Wednesday, January 14, 2009

More On My New Year's Resolution

I mentioned in passing a couple of posts back that one of my foremost goals for this year was to develop a more progressive and modern outlook, and preferably one that was genuinely heartfelt. This is not an official or particular New Year's Resolution--those never have an air of reality about them, so I don't even bother to make them--but the sense of this necessity was weighing upon me urgently throughout the holiday season, and as it did not go away when it the holidays ended, I have chosen to assume it has some association with the changing of the calendar, and to be respectful of that possibility.

My real desire, of course, is to become somehow more compatible with people so that I can have friends, a normal social life, be welcomed into the bosom of a culture, or subculture that actually has an existence, whose members at least have a modicum of above-average intelligence, and whose particular cruelties and hatreds I can somewhat work with. Given my personality defects and total inability to converse with people this is unlikely to happen anyway, but one must make some effort, and the confused, outdated, socialist-populist-patriotic-with-socially-conservative-instincts stance I've been drifting into these last few years is not going to cut it in the 21st century among the kinds of people who are my most plausible hope for being, if not friends with, at least cordial and mutually respectful acquaintances. Henceforth I am determined to go all in on the major liberal social issues; hopefully if I commit myself to doing this wholeheartedly I will sooner rather than later come to see the absolute righteousness of them that has been so clear to their more impassioned advocates--and my natural friends and intellectual circles manques--for years. There is also the promise that I might find letting go of my reservations and pinched, antique attitudes liberating, that my mind will be able to breathe and expand and be able to operate better with a clearer, more correct and more serene comprehension of what is really happening, or should be happening.

I also misread for many years the seriousness of the whole you-are-what-you-eat social dynamic, and by my dogged adherence to french fries and soda as dietary staples have consigned myself by degrees to total social isolation from the people among whom I naturally belong. I had a rather sad encounter the other day in the cafeteria where I work. A woman with whom I had attended my orientation when we began there 11 years ago and whom I rarely see anymore happened to be in there as I was ordering some kind of meat sandwich on white bread. She is about my age, seemingly of a similar background to me, attended a similar eastern private college, similar humanities degree, year abroad, etc, etc. I consider her to be good-looking, as she has an attractive and intelligent face, though as she is short and more of the marriageable than the bombshell type she is not the sort the guys ever talked about much in an inappropriate way around the water cooler. At this orientation we were, it seemed to me, not only social and cognitive equals more or less, but possessed of a natural affinity. We were of the same kind and class of people. This equality, and this affinity, is no more. She is now a polished professional who has steadily moved up, and figures to continue to move up, through the ranks of the organization. Perhaps most tellingly of all, when she enters the cafeteria, she always goes without hesitation right to the salad bar and the spring water fountain--as do all the successful and upwardly mobile employees of the organization. The only people hanging around the grill with me are obvious proles, most of them overweight. Some of the girls getting buffalo burgers are cute, sure, but they are not drawn from the even minimally cultivated classes, and most are/were single mothers before getting out of their teens. I have unwittingly marked myself off to my professional betters as belonging to the class of the unspeakables. Salad?--Arugula?--Pesto(?)--12-Grain Bread?--What? I don't even know where to begin with the eating. Is there any hope I can make my back across the great food divide to my rightful social circle?

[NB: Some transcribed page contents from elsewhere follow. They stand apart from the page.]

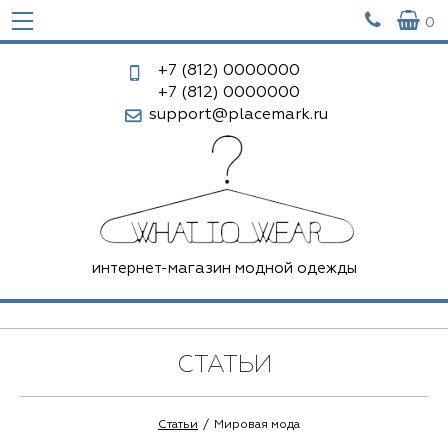


0
+7 (812)
0000000
+7 (812)
0000000
support@placemark.ru
интернет-магазин модной одежды
СТАТЬИ
Статьи
Мировая мода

Is People's Eyesight Improving? My two oldest sons are five and six and they can identify objects in the third story windows of buildings across a four lane street. When I was five I already had coke-bottle glasses and couldn't make out objects ten feet in front of me without them. My wife had glasses by that age too. I don't notice too many kids with glasses in my children's schools either. Maybe one or two per class at most. I remember there were at least six kids in my first grade class who had them, and by third grade it was probably close to 40 percent of the students. My wife thinks the increased frequency of breastfeeding may be a cause for this improvement. I believe it is supposed to help in this area somehow, but I can't believe that is the whole cause, because plenty of people still don't do it. Baby formula has probably improved too; the diet of yuppie children is probably much better than it was 35 years ago (see above), but the majority of the population seems to be eating worse.

70's Parties. I don't know why I am bringing this up, but I have been dipping into some various reading material from and about the 70s recently, and it was just amazing to me to read the accounts of ordinary 30something suburban people, with children and so on--just like me--going to barbeques and neighborhood parties where they proceeded to do things like snort cocaine and strip naked and get into the hot tub with their neighbors, their neighbors' wives, people from the office, whomever. Can you imagine? Do regular people still do this somewhere? (they sure don't in my town).